NASA’s Kepler satellite, launched in March 2009, is designed to discover Earth-like planets orbiting other stars. In the process it is capturing large quantities of data on the target stars. The satellite is using a huge digital camera to continuously monitor the brightness of more than 150,000 stars in its field of view as it orbits the Sun.

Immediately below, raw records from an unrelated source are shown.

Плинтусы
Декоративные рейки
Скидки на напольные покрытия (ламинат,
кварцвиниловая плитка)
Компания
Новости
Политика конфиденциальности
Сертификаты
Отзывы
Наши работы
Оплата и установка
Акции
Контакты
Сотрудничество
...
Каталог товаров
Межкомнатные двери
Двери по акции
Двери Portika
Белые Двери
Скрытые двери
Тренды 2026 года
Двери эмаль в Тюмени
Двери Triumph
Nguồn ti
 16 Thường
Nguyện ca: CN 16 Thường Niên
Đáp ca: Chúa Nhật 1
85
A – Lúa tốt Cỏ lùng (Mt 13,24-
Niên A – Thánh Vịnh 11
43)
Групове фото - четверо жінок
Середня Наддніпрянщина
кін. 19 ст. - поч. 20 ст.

Kepler searches for distant worlds by looking for transits, when a planet passes in front of a star, briefly causing it to dim. The amount of dimming reveals the size of the planet compared to the size of the star. Stellar seismology allows scientists to measure the size of the star precisely, yielding the absolute size of any planet. The technique also provides the age of the star, so that the many planets discovered by Kepler can lead to insights into how planetary systems change over time.

 

Light variations from Kepler

This graphic shows five days of light variations observed by the Kepler satellite for four different types of stars: “solar-like” oscillations in a subgiant (top) and a red giant (top middle), pulsations in a blue giant (bottom middle), and eclipses and relativistic beaming in a compact binary star (bottom). The relative sizes of the stars are shown to scale on the left, with the top star about twice the diameter of the Sun. The light variations have been scaled up 100 times for the red giant and compact binary and 1,000 times for the subgiant. (Image courtesy Travis Metcalfe and Tim Bedding.)